By ECS Team.
DingTalk is an enterprise-oriented instant messaging software launched by Alibaba Group, providing functions such as online organization, online communication, online collaboration, online business, and online ecosystem to enterprise users. DingTalk has served more than 10 million enterprise customers and recently expanded to the education market to provide rich remote classroom solutions. So far, DingTalk has more than 200 million users and is the largest work-on-the-go application in China. In February 5, 2020, DingTalk ranked the No. 1 free app in Apple's App Store. Its underlying computing resources are provided by Alibaba Cloud Computing.
Due to the recent travel restrictions from the coronavirus outbreak, there has been rising demands for online education and online office applications all over the world, especially in Mainland China. DingTalk, the preferred online office software for many enterprises, has seen a surge in user traffic, especially users with the demand for video conferencing and live streaming. In response to the Chinese Education Department's call to keep learning outside physical classrooms, DingTalk provides free trial of online classes for teachers.
The surging traffic in DingTalk ushered in the technical challenge of resource scale-up. DingTalk was put into a predicament when primary and secondary school students vented their anger online about DingTalk's performance while joking about giving one star at a time out of a five-star rating to DingTalk. A thought-provoking comment popped up on the Internet among the negative opinion of netizens:
Since January 28, DingTalk has experienced multifold increase in access traffic from audiovisual conferencing and live streaming. Developed on the cloud, DingTalk is the target of Alibaba Cloud's initial effort of resource scale-up, satisfying the needs of users who work and learn from home with superior experience. So, how did DingTalk achieve this?
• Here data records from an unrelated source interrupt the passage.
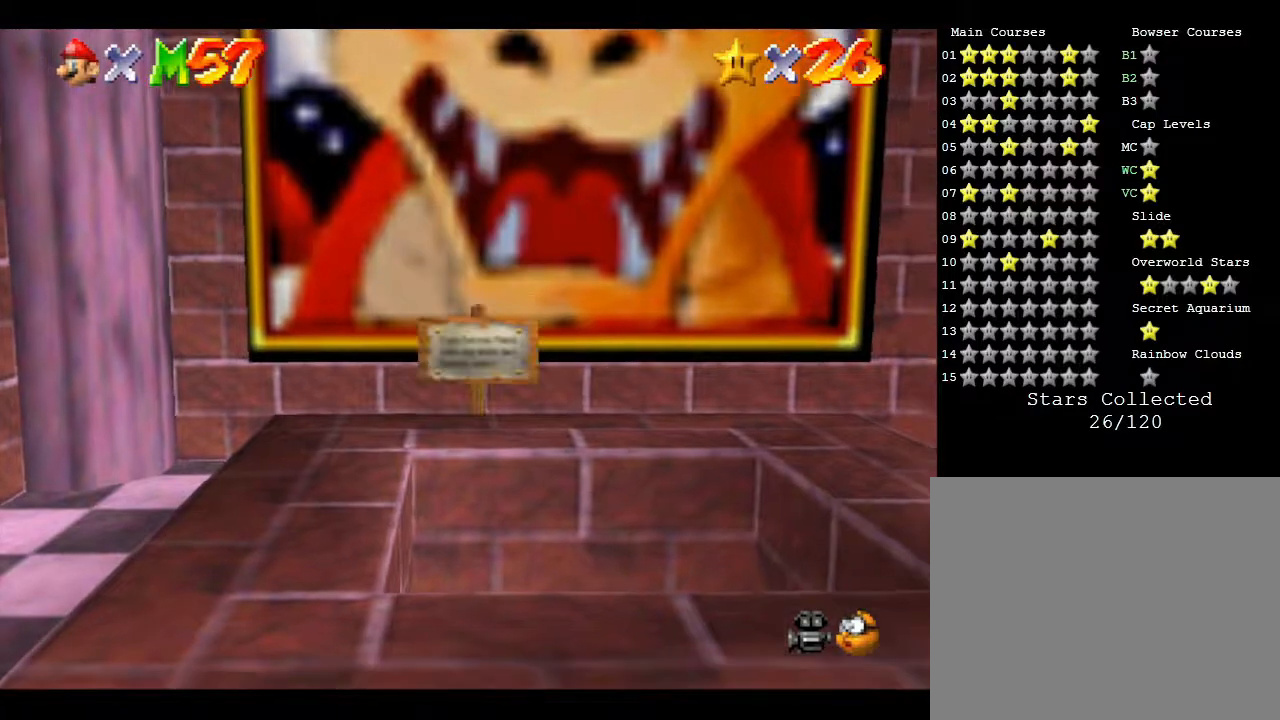
{"buttons": ["A"], "left_stick": "down", "events": [[83, "left_stick", "center"], [150, "A", "down"], [300, "left_stick", "down"]]}
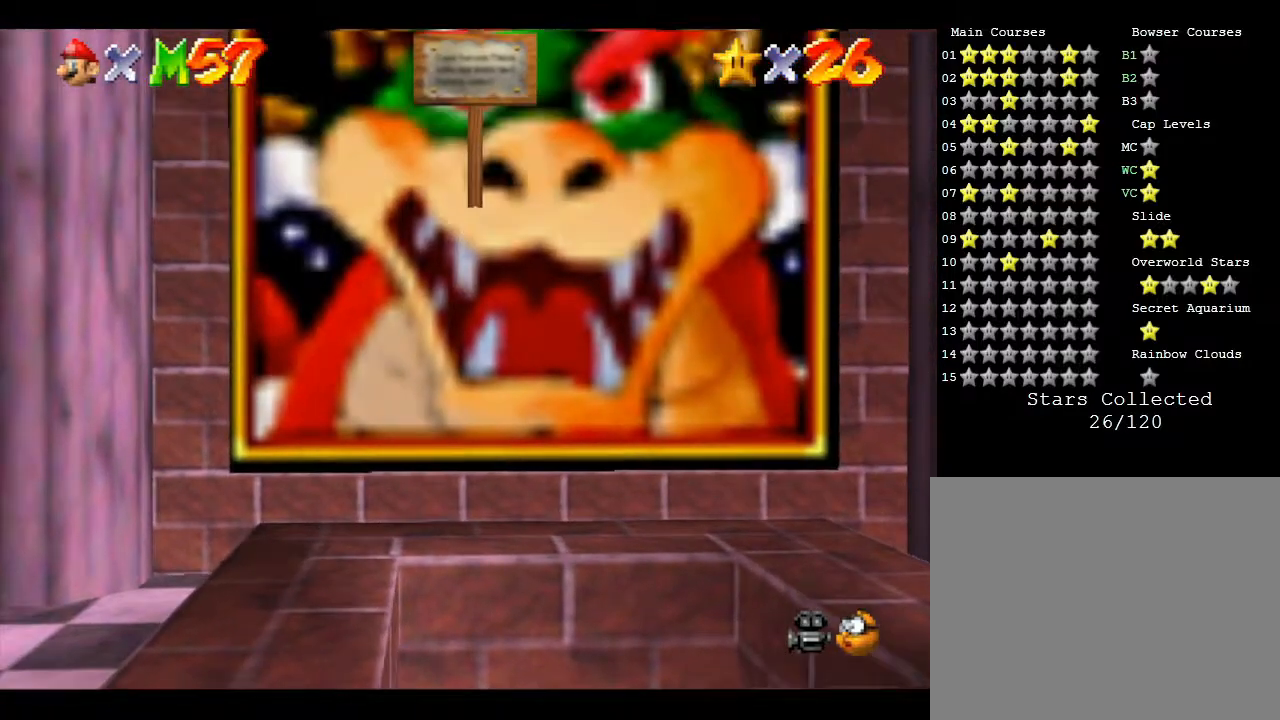
{"buttons": [], "left_stick": "center", "events": [[17, "A", "up"], [267, "left_stick", "right"], [317, "left_stick", "center"]]}
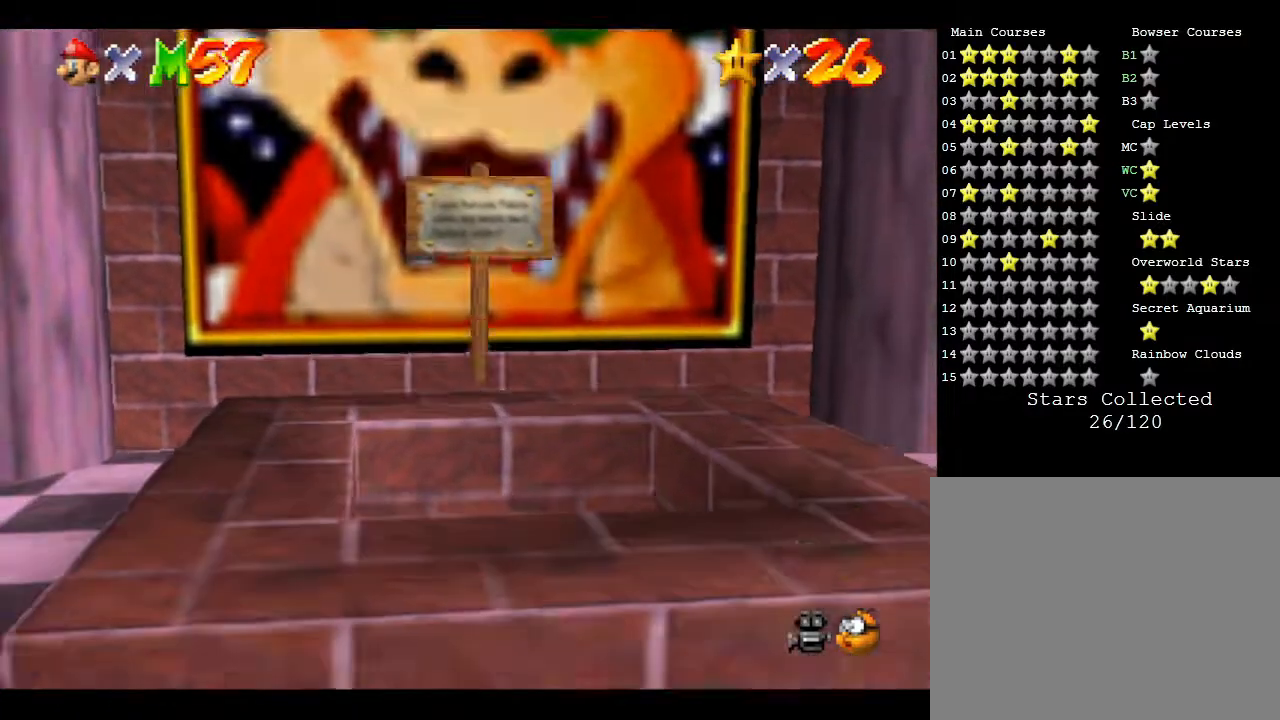
{"buttons": [], "left_stick": "center", "events": []}
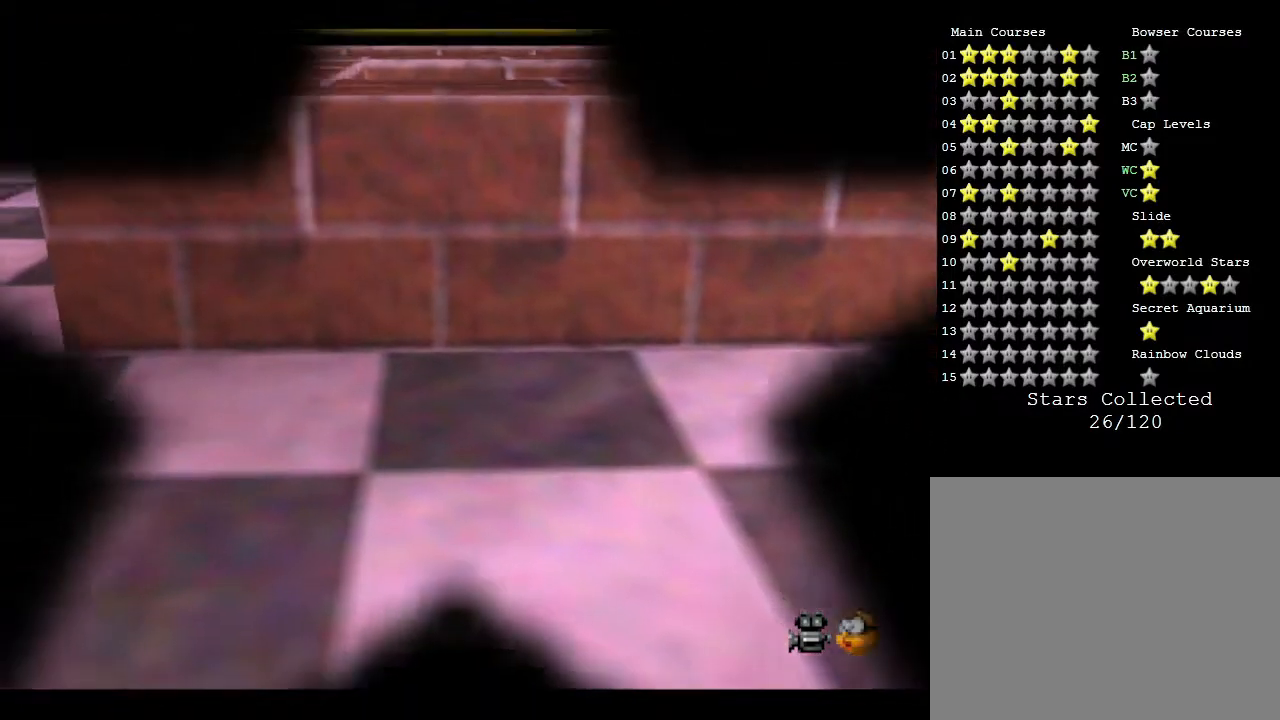
{"buttons": [], "left_stick": "center", "events": []}
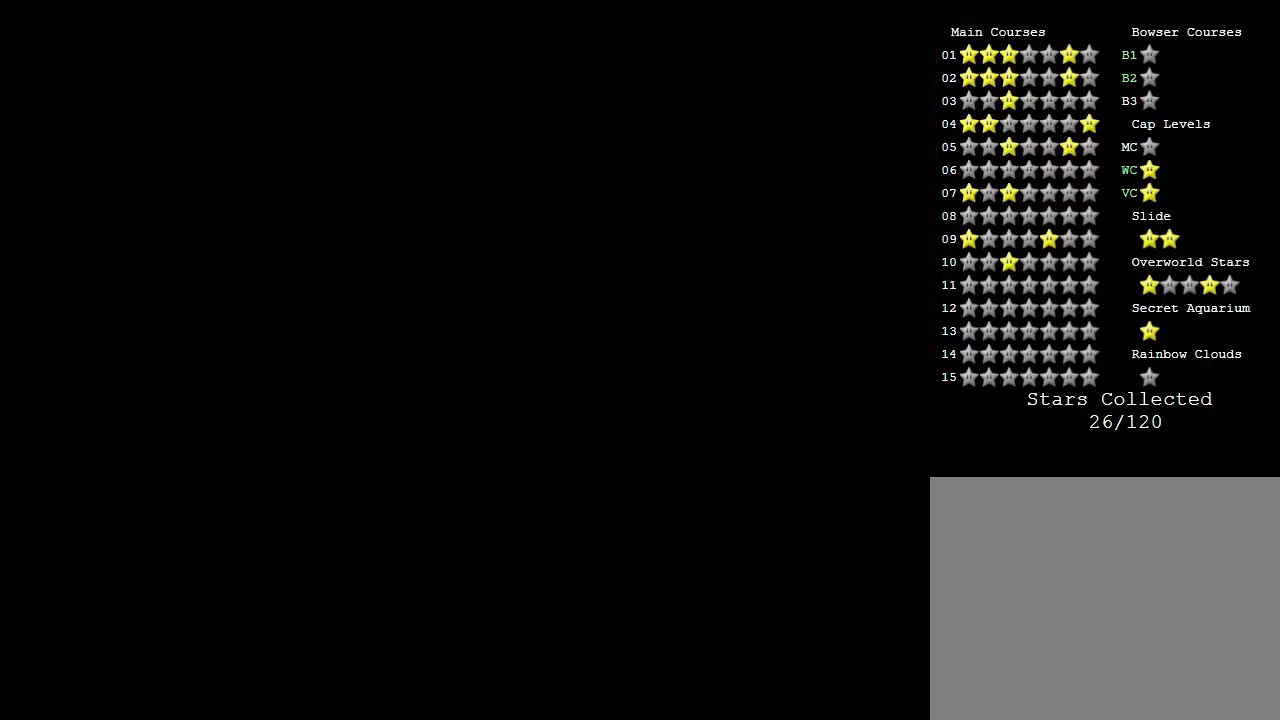
{"buttons": [], "left_stick": "center", "events": []}
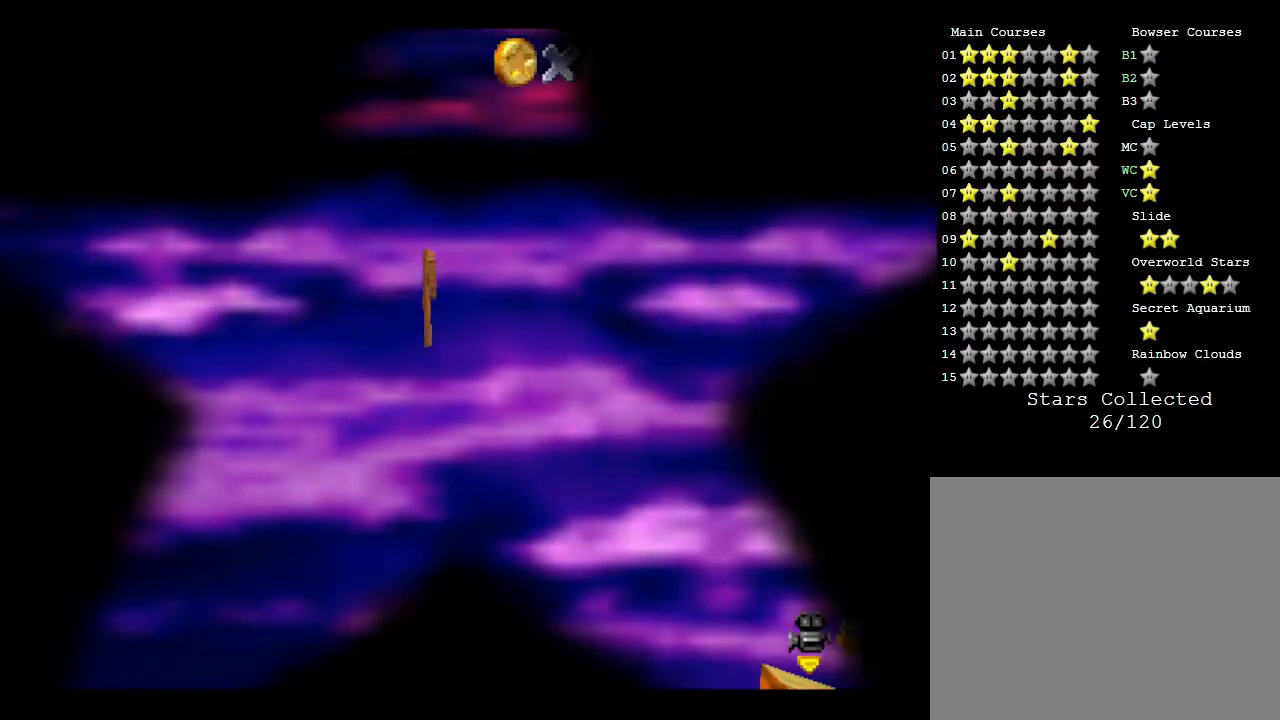
{"buttons": [], "left_stick": "right", "events": [[433, "left_stick", "right"]]}
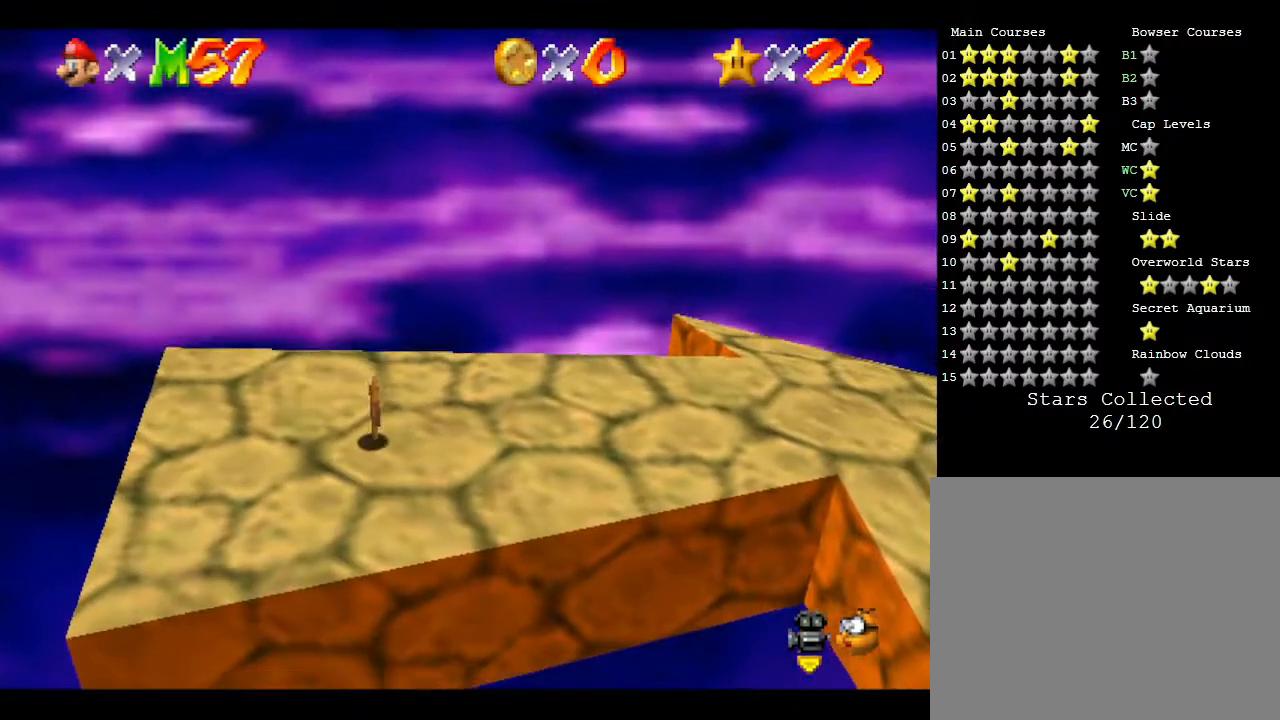
{"buttons": [], "left_stick": "right", "events": []}
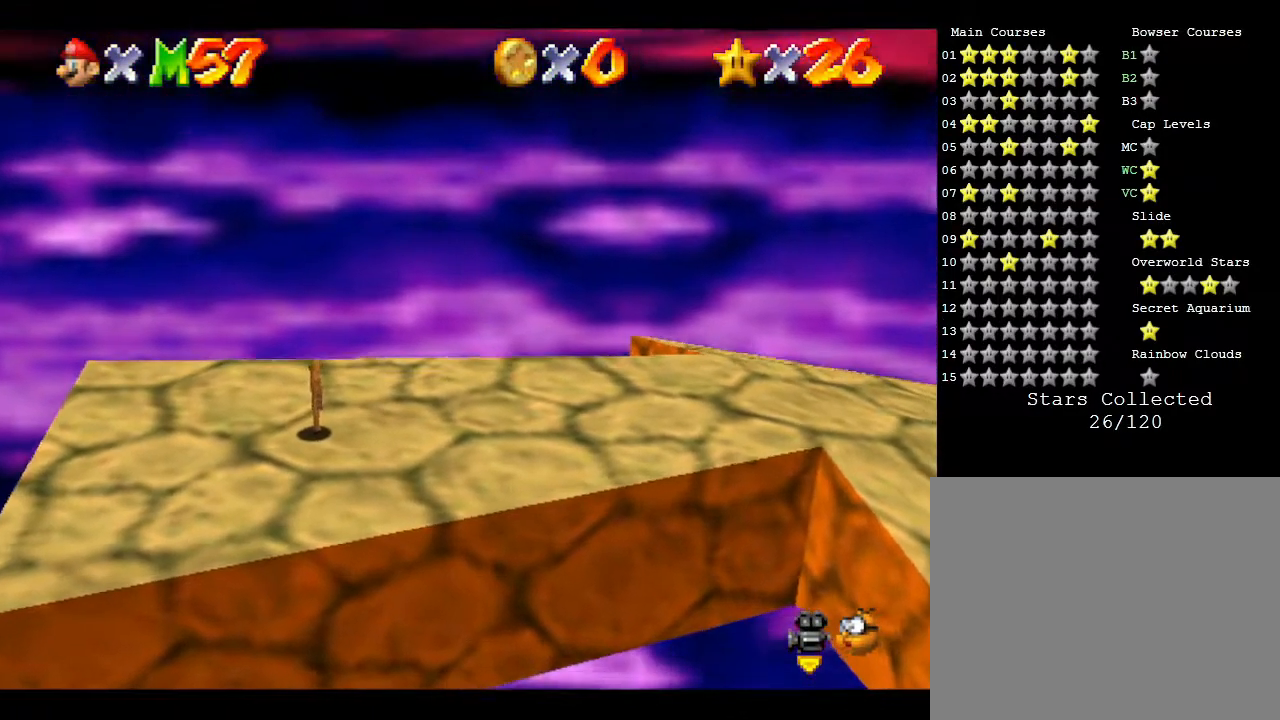
{"buttons": [], "left_stick": "right", "events": []}
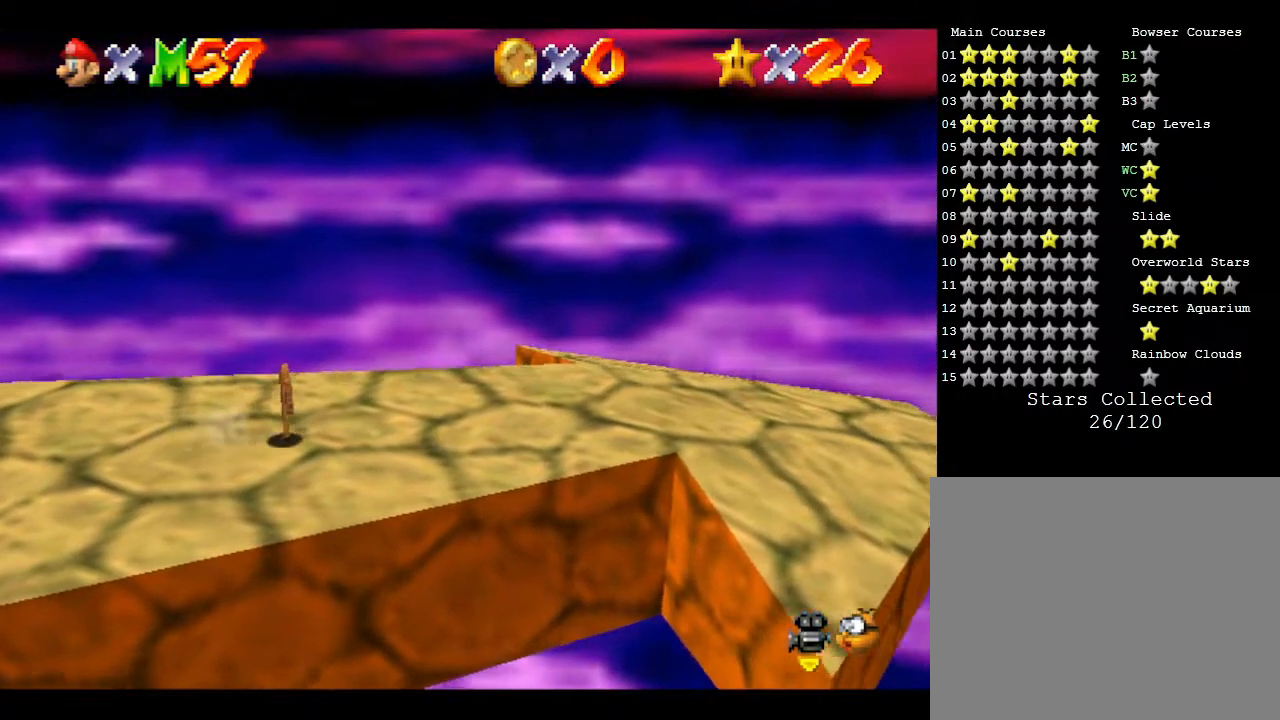
{"buttons": [], "left_stick": "right", "events": []}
A pressing deadline. The DingTalk technical team had to solve the problem of traffic spikes in just a few days. The DingTalk team has been fully devoted to scale-up in Alibaba Cloud 24 hours a day since January 29. As of February 2, resources were scaled up only by several times, from the initial 20,000 vCPUs to 30,000 vCPUs, which seriously fell short of business demand.
Complex purchase and configuration procedures. Different from a single cluster of Elastic Compute Service (ECS), the system architecture of DingTalk contains a variety of resources, including Server Load Balancer (SLB), ApsaraDB for MongoDB, ApsaraDB for Redis, and Elastic IP (EIP). These resources need to be purchased separately, and their relationships need to be manually configured.
Inefficient manual deployment with a high error rate. DingTalk has a large user base. It takes about 1 hour to manually deploy a cluster, and only 3 to 4 clusters can be simultaneously operated at a time. The deployment process requires many configuration steps, which is prone to mistakes.
Complex deployment. Cluster service capabilities are self-closed and can be scaled up without limits, but this increases deployment complexity. The scale-up project of DingTalk involves 8 regions and 16 zones. The conventional deployment approach may reduce scale-up efficiency and increase the complexity of large cluster management. To enable hundreds of millions of workers and students working and learning from home, the DingTalk team needs to scale up nearly one thousand clusters within a short period of time. It is difficult to manage the relationships of one thousand resources, let alone the case of over one million.
Poor fault tolerance and difficult troubleshooting in manual deployment mode. Configuration differences often occur from cluster to cluster. For example, a cluster uses port 300 as the SLB listening port, whereas another cluster uses port 3000 for the same purpose. This makes troubleshooting difficult.
The DingTalk team also faces great technical challenges from creating and operating massive clusters.
Before February 2 when traffic spikes emerged, DingTalk used Alibaba Cloud Resource Orchestration Service (ROS) to improve cluster deployment efficiency and implement quick cluster scale-up. ROS helped DingTalk deploy more than 10,000 ECS instances in just 2 hours, setting a new record of rapid scale-up in Alibaba Cloud.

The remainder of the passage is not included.